• **Directions for this task**
When you reach the records below, output every one exactly as written but leave out any pictures.
*** Opening of Input data ***
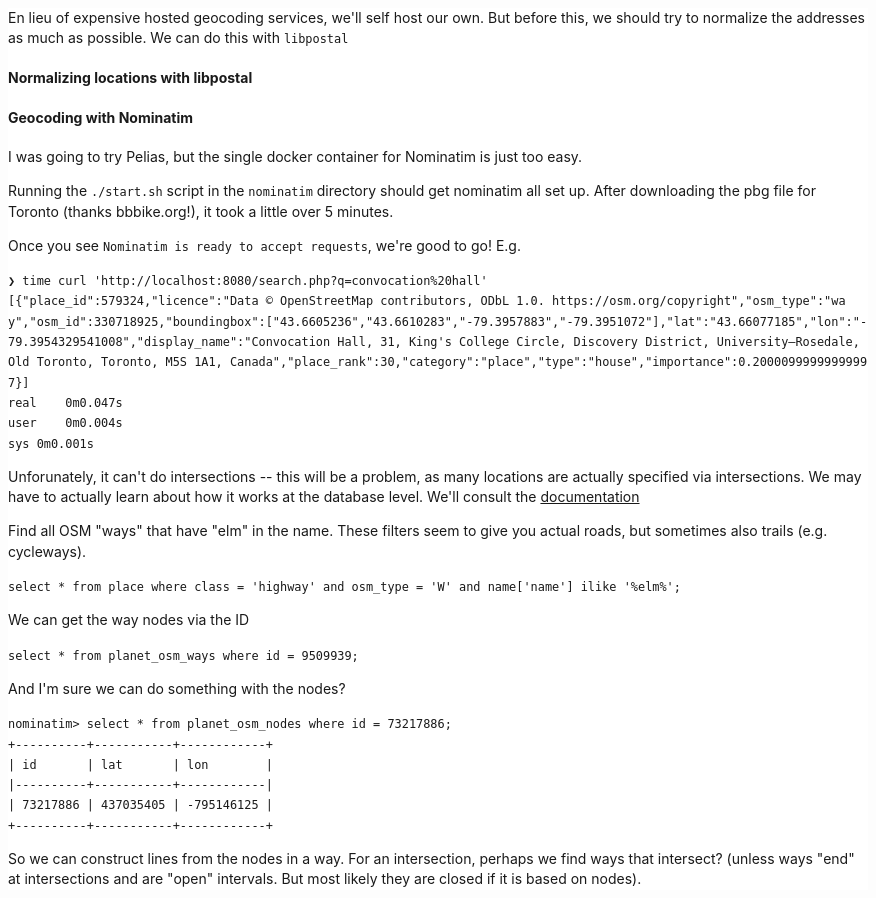 En lieu of expensive hosted geocoding services, we'll self host our own. But before this, we should try to normalize the addresses as much as possible. We can do this with `libpostal`

#### Normalizing locations with libpostal


#### Geocoding with Nominatim

I was going to try Pelias, but the single docker container for Nominatim is just too easy.

Running the `./start.sh` script in the `nominatim` directory should get nominatim all set up. After downloading the pbg file for Toronto (thanks bbbike.org!), it took a little over 5 minutes.

Once you see `Nominatim is ready to accept requests`, we're good to go! E.g.

```
❯ time curl 'http://localhost:8080/search.php?q=convocation%20hall'
[{"place_id":579324,"licence":"Data © OpenStreetMap contributors, ODbL 1.0. https://osm.org/copyright","osm_type":"way","osm_id":330718925,"boundingbox":["43.6605236","43.6610283","-79.3957883","-79.3951072"],"lat":"43.66077185","lon":"-79.3954329541008","display_name":"Convocation Hall, 31, King's College Circle, Discovery District, University—Rosedale, Old Toronto, Toronto, M5S 1A1, Canada","place_rank":30,"category":"place","type":"house","importance":0.20000999999999997}]
real	0m0.047s
user	0m0.004s
sys	0m0.001s
```

Unforunately, it can't do intersections -- this will be a problem, as many locations are actually specified via intersections. We may have to actually learn about how it works at the database level. We'll consult the [documentation](https://nominatim.org/release-docs/latest/develop/Database-Layout/)

Find all OSM "ways" that have "elm" in the name. These filters seem to give you actual roads, but sometimes also trails (e.g. cycleways).
```
select * from place where class = 'highway' and osm_type = 'W' and name['name'] ilike '%elm%';
```

We can get the way nodes via the ID

```
select * from planet_osm_ways where id = 9509939;
```

And I'm sure we can do something with the nodes?
```
nominatim> select * from planet_osm_nodes where id = 73217886;
+----------+-----------+------------+
| id       | lat       | lon        |
|----------+-----------+------------|
| 73217886 | 437035405 | -795146125 |
+----------+-----------+------------+
```

So we can construct lines from the nodes in a way. For an intersection, perhaps we find ways that intersect? (unless ways "end" at intersections and are "open" intervals. But most likely they are closed if it is based on nodes).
*** Close of Input data ***
• **Written response**
 En lieu of expensive hosted geocoding services, we'll self host our own. But before this, we should try to normalize the addresses as much as possible. We can do this with `libpostal`

#### Normalizing locations with libpostal


#### Geocoding with Nominatim

I was going to try Pelias, but the single docker container for Nominatim is just too easy.

Running the `./start.sh` script in the `nominatim` directory should get nominatim all set up. After downloading the pbg file for Toronto (thanks bbbike.org!), it took a little over 5 minutes.

Once you see `Nominatim is ready to accept requests`, we're good to go! E.g.

```
❯ time curl 'http://localhost:8080/search.php?q=convocation%20hall'
[{"place_id":579324,"licence":"Data © OpenStreetMap contributors, ODbL 1.0. https://osm.org/copyright","osm_type":"way","osm_id":330718925,"boundingbox":["43.6605236","43.6610283","-79.3957883","-79.3951072"],"lat":"43.66077185","lon":"-79.3954329541008","display_name":"Convocation Hall, 31, King's College Circle, Discovery District, University—Rosedale, Old Toronto, Toronto, M5S 1A1, Canada","place_rank":30,"category":"place","type":"house","importance":0.20000999999999997}]
real	0m0.047s
user	0m0.004s
sys	0m0.001s
```

Unforunately, it can't do intersections -- this will be a problem, as many locations are actually specified via intersections. We may have to actually learn about how it works at the database level. We'll consult the [documentation](https://nominatim.org/release-docs/latest/develop/Database-Layout/)

Find all OSM "ways" that have "elm" in the name. These filters seem to give you actual roads, but sometimes also trails (e.g. cycleways).
```
select * from place where class = 'highway' and osm_type = 'W' and name['name'] ilike '%elm%';
```

We can get the way nodes via the ID

```
select * from planet_osm_ways where id = 9509939;
```

And I'm sure we can do something with the nodes?
```
nominatim> select * from planet_osm_nodes where id = 73217886;
+----------+-----------+------------+
| id       | lat       | lon        |
|----------+-----------+------------|
| 73217886 | 437035405 | -795146125 |
+----------+-----------+------------+
```

So we can construct lines from the nodes in a way. For an intersection, perhaps we find ways that intersect? (unless ways "end" at intersections and are "open" intervals. But most likely they are closed if it is based on nodes).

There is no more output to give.